ケーヴィンが、腕組みをして眺めています。
「不思議だな。この石とこの素材だけで、こんな頑丈になるわけがない。」
普通の布地に、風精の力を宿した小さな精霊石を封じて、清浄の術式を付与しています。
掃除用の、魔道具です。
「確かに、魔力はそこそこ持っている石だったが、風精だ。強度を上げるような要素はなかったはずだ。」
単なる麻の布巾のように見えて、ナイフを突き立てても通りません。
金づちでガンガンと叩いても、ほつれさえしません。
それでいて、布のようにひらひらと柔らかく、折りたたむこともできます。
「無駄に丈夫な掃除道具になりましたね。」
この精霊石を抜き出したのは、白硬銅のヘルムでした。
風精の力で毒や熱、煙への耐性を与えてくれる魔道具で、白硬銅は普通の鋼よりもいくらか軽くて丈夫な素材です。
ケーヴィンはまだ不思議がっていましたが、僕とアラクレイはもう受け容れることにしました。
もうそろそろ、監視がついていることでしょう。
しゃべらないようにもう二点ほどの付与を試してもらうと、さすがのケーヴィンも、何かいろいろ秘密があるのに気付いたようです。

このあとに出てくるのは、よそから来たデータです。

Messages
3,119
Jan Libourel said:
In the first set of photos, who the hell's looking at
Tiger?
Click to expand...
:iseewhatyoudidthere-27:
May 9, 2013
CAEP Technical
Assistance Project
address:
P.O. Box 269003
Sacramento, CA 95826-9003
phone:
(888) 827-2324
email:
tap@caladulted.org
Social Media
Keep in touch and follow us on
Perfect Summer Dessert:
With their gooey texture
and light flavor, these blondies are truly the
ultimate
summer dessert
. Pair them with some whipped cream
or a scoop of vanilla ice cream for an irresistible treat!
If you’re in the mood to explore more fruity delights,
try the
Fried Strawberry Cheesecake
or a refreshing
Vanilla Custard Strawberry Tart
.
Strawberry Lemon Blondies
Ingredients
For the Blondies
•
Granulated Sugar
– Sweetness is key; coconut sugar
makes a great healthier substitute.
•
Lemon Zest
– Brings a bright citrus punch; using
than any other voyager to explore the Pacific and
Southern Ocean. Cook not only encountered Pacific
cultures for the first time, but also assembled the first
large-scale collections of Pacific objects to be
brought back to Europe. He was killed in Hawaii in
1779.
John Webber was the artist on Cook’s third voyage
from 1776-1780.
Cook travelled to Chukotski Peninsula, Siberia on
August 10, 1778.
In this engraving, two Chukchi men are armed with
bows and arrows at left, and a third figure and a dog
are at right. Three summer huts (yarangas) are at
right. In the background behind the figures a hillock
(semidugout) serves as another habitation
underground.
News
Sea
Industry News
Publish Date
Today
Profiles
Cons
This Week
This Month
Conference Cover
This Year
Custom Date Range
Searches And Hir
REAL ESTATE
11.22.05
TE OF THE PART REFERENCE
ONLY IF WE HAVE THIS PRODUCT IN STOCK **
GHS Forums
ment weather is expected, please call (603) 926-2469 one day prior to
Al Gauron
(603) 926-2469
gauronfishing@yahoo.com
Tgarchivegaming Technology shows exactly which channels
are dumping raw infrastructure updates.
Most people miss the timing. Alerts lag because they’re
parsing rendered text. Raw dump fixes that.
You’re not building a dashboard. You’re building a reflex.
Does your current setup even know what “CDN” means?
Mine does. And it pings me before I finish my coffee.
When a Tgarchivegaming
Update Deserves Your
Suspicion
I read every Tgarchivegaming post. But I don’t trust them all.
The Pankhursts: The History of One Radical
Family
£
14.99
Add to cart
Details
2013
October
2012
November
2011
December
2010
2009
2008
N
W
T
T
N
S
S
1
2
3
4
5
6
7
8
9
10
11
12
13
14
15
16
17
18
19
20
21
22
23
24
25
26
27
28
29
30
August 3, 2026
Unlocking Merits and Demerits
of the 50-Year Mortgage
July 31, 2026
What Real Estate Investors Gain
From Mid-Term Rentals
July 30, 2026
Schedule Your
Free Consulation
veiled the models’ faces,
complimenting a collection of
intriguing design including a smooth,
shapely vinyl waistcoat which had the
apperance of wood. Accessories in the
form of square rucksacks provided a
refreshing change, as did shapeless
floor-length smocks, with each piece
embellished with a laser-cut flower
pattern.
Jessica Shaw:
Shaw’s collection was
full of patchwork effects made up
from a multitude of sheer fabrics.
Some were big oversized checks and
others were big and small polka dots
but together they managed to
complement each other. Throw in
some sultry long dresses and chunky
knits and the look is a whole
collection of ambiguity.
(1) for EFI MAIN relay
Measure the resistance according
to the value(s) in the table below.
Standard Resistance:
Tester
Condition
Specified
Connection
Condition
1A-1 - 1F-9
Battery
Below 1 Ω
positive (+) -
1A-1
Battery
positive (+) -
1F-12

「黙っておけないなら、この続きからは外れてもらうが、どうする?」
「続きが知りたいに、決まってるだろう。」
口ぶりと目つきだけで確認しあうと、僕たちはケーヴィンに別れを告げました。
軽い駆け足で、街道を進みます。
「あいつら、ついて来るでしょうか。」
「一人でもっていうなら追って来れるだろうが、もうこの後は収穫がなさそうだと気づいているだろう。しばらくはケーヴィンの方を監視するんじゃないか。」
この力は、どう使えばいいんでしょうか。
二人とも無言のまま、まだ日が高い草原の中を、走り抜けていきます。
知ってか知らずか、茶虎丸の調子っぱずれな鼻歌だけが、頭の中にグルグルと響いているのでした。